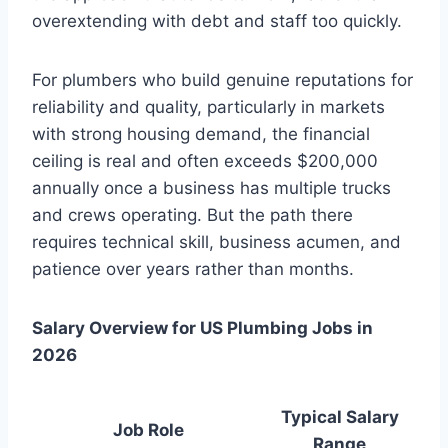
overextending with debt and staff too quickly.
For plumbers who build genuine reputations for
reliability and quality, particularly in markets
with strong housing demand, the financial
ceiling is real and often exceeds $200,000
annually once a business has multiple trucks
and crews operating. But the path there
requires technical skill, business acumen, and
patience over years rather than months.
Salary Overview for US Plumbing Jobs in
2026
Typical Salary
Job Role
Range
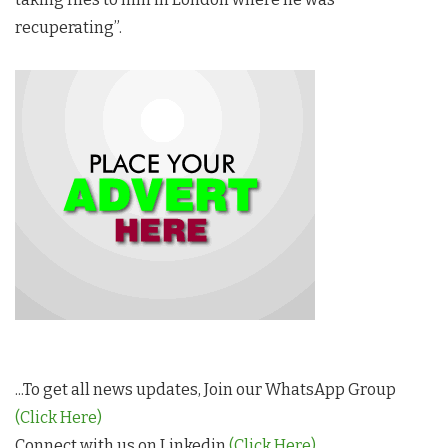
recuperating”.
...To get all news updates, Join our WhatsApp Group
(Click Here)
Connect with us on Linkedin
(Click Here)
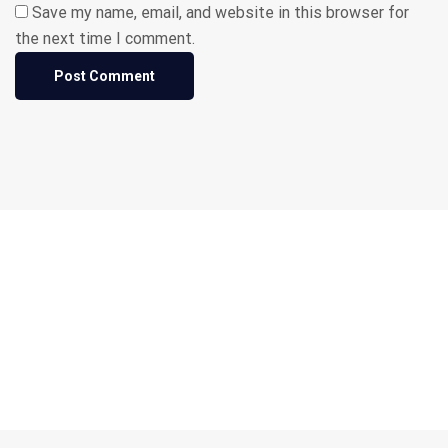
Save my name, email, and website in this browser for
the next time I comment.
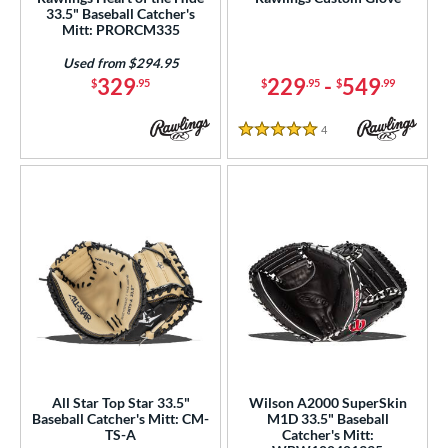
33.5" Baseball Catcher's
ielders
matching results
1
Mitt: PRORCM335
irst Base
matching results
1
Used from $294.95
raining
matching results
2
329
229
-
549
$
.95
$
.95
$
.99
ower
4
Reviews
5 Stars
ight
matching results
22
ls
ce
nd
ies
tern
e
All Star Top Star 33.5"
Wilson A2000 SuperSkin
Baseball Catcher's Mitt: CM-
M1D 33.5" Baseball
"
9.50"
10"
10.50"
TS-A
Catcher's Mitt:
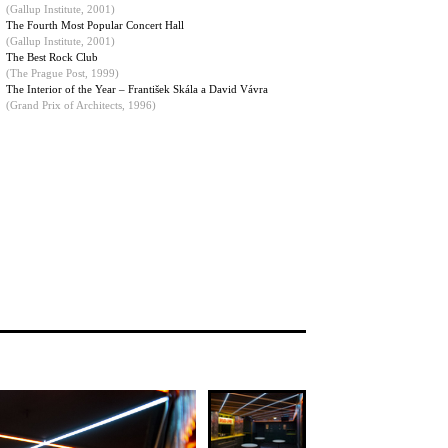
(
Gallup Institute, 2001
)
The Fourth Most Popular Concert Hall
(Gallup Institute, 2001)
The Best Rock Club
(The Prague Post, 1999)
The Interior of the Year – František Skála a David Vávra
(Grand Prix of Architects, 1996)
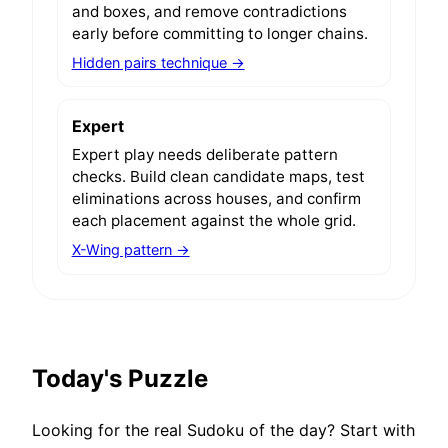
and boxes, and remove contradictions
early before committing to longer chains.
Hidden pairs technique →
Expert
Expert play needs deliberate pattern
checks. Build clean candidate maps, test
eliminations across houses, and confirm
each placement against the whole grid.
X-Wing pattern →
Today's Puzzle
Looking for the real Sudoku of the day? Start with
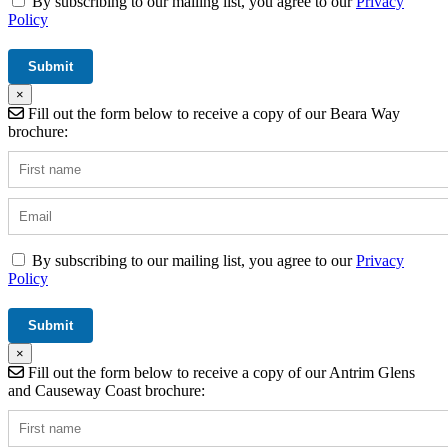
By subscribing to our mailing list, you agree to our
Privacy
Policy
×
Fill out the form below to receive a copy of our Beara Way
brochure:
By subscribing to our mailing list, you agree to our
Privacy
Policy
×
Fill out the form below to receive a copy of our Antrim Glens
and Causeway Coast brochure:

**What you need to do**
Where in the entries does the word "brochure" occur? Copy out each line that has it.

**Solution below**
brochure:
and Causeway Coast brochure:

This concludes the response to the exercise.